ARTICOLO
%%
Beninteso, i "risultati ammirevoli e prodigiosi" dell'impulso unico e istantaneo non si manifestavano pienamente che quando esso era dato da un padrone come Bonaparte, fornito dei mezzi di polizia di Fouché, o almeno da un uomo come Clemenceau, con a lato un Mandel armato dei pieni poteri, della censura e dello stato d'assedio. Quando lo stato di pace, la pressione di costumi umanitari e di un'opinione pubblica non spaurita, il carattere mediocre o indulgente dell'oligarchia che manovrava le "leve di comando" rallentavano l'azione della formidabile macchina fino a ridurla a un dolce disordine, gli amministrati potevano quasi dimenticare che la potenza dell'apparato autoritario non solo non era diminuita, ma al contrario decuplicata grazie alle comunicazioni rapide o rapidissime, al telegrafo, alla radio, alle mitragliatrici, ai carri armati, agli aeroplani, ai gas (perlomeno quelli lacrimogeni, finché la polizia consentiva a rimanere filantropica...) e infine — fatto essenziale — all'assorbimento di una parte sempre più considerevole del reddito nazionale da parte dello Stato. Allora si spingeva l'incoscienza fino a lamentarsi — come le rane della favola — di non avere "un governo che governi".
Questo tuttavia non impediva che a ogni svolta critica — nel 1914 come nel 1938 — i partigiani della reazione autoritaria avessero la piacevole sorpresa di veder confermato il giudizio di un uomo di Stato che se ne intendeva: "Qualsiasi imbecille è capace di governare con lo stato d'assedio." Qualsiasi imbecille, e anche un imbecille mostruoso come Hitler... Ora, la Costituzione dell'Anno VIII, e tutte quelle che la imitarono in seguito, significano lo stato d'assedio permanente; ovvero, per essere più moderati, i poteri autocratici dello stato d'assedio pendono in permanenza sulla testa della nazione.
%%
Duplica parola per parola l'intero brano sullo stato d'assedio. I record non servono a nulla.

DATI ESTRATTI
%%
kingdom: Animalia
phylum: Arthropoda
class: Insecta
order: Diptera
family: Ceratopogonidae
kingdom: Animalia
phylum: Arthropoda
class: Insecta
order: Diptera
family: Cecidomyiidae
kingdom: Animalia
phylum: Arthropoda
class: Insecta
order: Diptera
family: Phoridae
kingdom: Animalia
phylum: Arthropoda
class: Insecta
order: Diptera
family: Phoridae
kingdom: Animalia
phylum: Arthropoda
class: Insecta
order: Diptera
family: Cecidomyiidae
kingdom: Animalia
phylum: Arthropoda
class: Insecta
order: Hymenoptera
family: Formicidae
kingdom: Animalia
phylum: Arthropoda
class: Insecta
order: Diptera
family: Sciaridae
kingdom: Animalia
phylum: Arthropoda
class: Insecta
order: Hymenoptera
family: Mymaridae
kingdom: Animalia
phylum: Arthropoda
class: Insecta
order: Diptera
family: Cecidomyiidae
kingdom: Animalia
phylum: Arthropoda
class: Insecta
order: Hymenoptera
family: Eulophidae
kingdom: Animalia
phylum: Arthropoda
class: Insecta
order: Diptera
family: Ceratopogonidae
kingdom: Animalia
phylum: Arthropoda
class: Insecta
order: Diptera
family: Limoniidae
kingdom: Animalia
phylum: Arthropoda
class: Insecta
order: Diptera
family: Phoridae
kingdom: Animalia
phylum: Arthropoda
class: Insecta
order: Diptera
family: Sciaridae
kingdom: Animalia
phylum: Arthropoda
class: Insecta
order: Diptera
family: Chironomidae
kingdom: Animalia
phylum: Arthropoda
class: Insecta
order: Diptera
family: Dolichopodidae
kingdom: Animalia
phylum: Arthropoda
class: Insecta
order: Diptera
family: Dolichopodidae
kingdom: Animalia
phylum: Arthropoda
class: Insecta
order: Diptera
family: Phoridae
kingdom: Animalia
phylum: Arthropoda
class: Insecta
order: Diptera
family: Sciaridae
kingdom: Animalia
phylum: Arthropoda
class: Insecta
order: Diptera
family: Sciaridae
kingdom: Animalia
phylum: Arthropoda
%%
LA SOLUZIONE
Beninteso, i "risultati ammirevoli e prodigiosi" dell'impulso unico e istantaneo non si manifestavano pienamente che quando esso era dato da un padrone come Bonaparte, fornito dei mezzi di polizia di Fouché, o almeno da un uomo come Clemenceau, con a lato un Mandel armato dei pieni poteri, della censura e dello stato d'assedio. Quando lo stato di pace, la pressione di costumi umanitari e di un'opinione pubblica non spaurita, il carattere mediocre o indulgente dell'oligarchia che manovrava le "leve di comando" rallentavano l'azione della formidabile macchina fino a ridurla a un dolce disordine, gli amministrati potevano quasi dimenticare che la potenza dell'apparato autoritario non solo non era diminuita, ma al contrario decuplicata grazie alle comunicazioni rapide o rapidissime, al telegrafo, alla radio, alle mitragliatrici, ai carri armati, agli aeroplani, ai gas (perlomeno quelli lacrimogeni, finché la polizia consentiva a rimanere filantropica...) e infine — fatto essenziale — all'assorbimento di una parte sempre più considerevole del reddito nazionale da parte dello Stato. Allora si spingeva l'incoscienza fino a lamentarsi — come le rane della favola — di non avere "un governo che governi".
Questo tuttavia non impediva che a ogni svolta critica — nel 1914 come nel 1938 — i partigiani della reazione autoritaria avessero la piacevole sorpresa di veder confermato il giudizio di un uomo di Stato che se ne intendeva: "Qualsiasi imbecille è capace di governare con lo stato d'assedio." Qualsiasi imbecille, e anche un imbecille mostruoso come Hitler... Ora, la Costituzione dell'Anno VIII, e tutte quelle che la imitarono in seguito, significano lo stato d'assedio permanente; ovvero, per essere più moderati, i poteri autocratici dello stato d'assedio pendono in permanenza sulla testa della nazione.